Sun, 10/16/2011 – Sat, 12/31/2011
Fuller Gallery
A 1982 gift from Bethlehem Steel Corporation provided a very fitting complement to grace the grand displays of Renaissance and Baroque art that celebrated the museum’s reopening. Made in Paris between 1698 and 1700, the engraved maps of the continents feature scenes of their native inhabitants, local industries, and key sites.
The ambitious production and publication was a joint venture among French royal cartographer Nicholas de Fer (1645–1720) and engravers H. Van Loon and Nicholas Guerard (1648–1719). Pasted onto the margins of each map are separately printed descriptions of the areas depicted.

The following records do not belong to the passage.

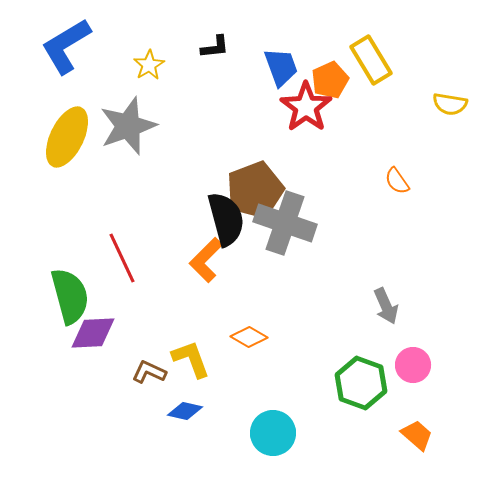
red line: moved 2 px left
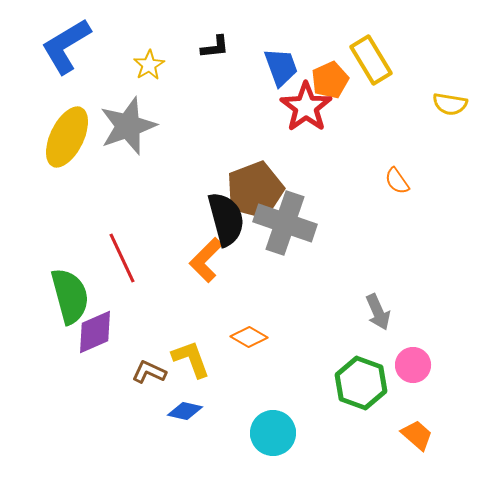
gray arrow: moved 8 px left, 6 px down
purple diamond: moved 2 px right, 1 px up; rotated 21 degrees counterclockwise
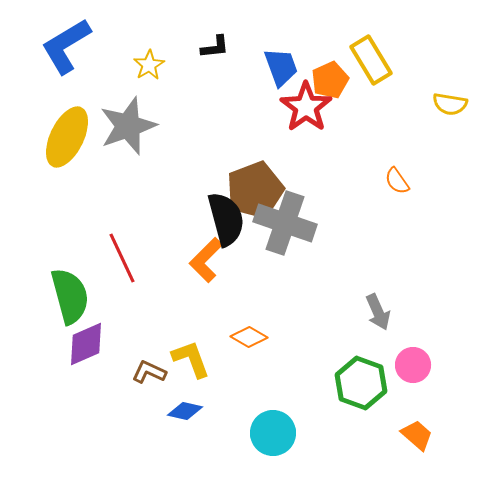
purple diamond: moved 9 px left, 12 px down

Through image and text, de Fer promoted the crown’s economic and colonial interests, and his dedication displays the coat of arms of his patron, the Dauphin, heir to the French throne.

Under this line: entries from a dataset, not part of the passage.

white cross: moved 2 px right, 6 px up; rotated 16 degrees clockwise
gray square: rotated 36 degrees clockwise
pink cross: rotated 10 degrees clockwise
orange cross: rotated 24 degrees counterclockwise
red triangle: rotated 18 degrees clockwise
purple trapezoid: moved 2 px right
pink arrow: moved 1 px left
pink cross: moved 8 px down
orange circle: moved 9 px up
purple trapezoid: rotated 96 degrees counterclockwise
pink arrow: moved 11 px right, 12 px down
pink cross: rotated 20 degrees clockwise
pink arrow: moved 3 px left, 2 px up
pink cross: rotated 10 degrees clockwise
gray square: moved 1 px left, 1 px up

The Americas are shown in a rare first edition of 1698, notable as one of the era’s most important and influential maps of North America. While it incorporated some misguided information from written accounts of early missionary explorers (California, for example, appears as a massive island and the scene of Niagara Falls is a fantasy), this was the first map to include a vignette of Canada’s industrious beavers, a clear nod to competitive colonial interests in the lucrative North American fur trade. It is famously known as “the original beaver map.”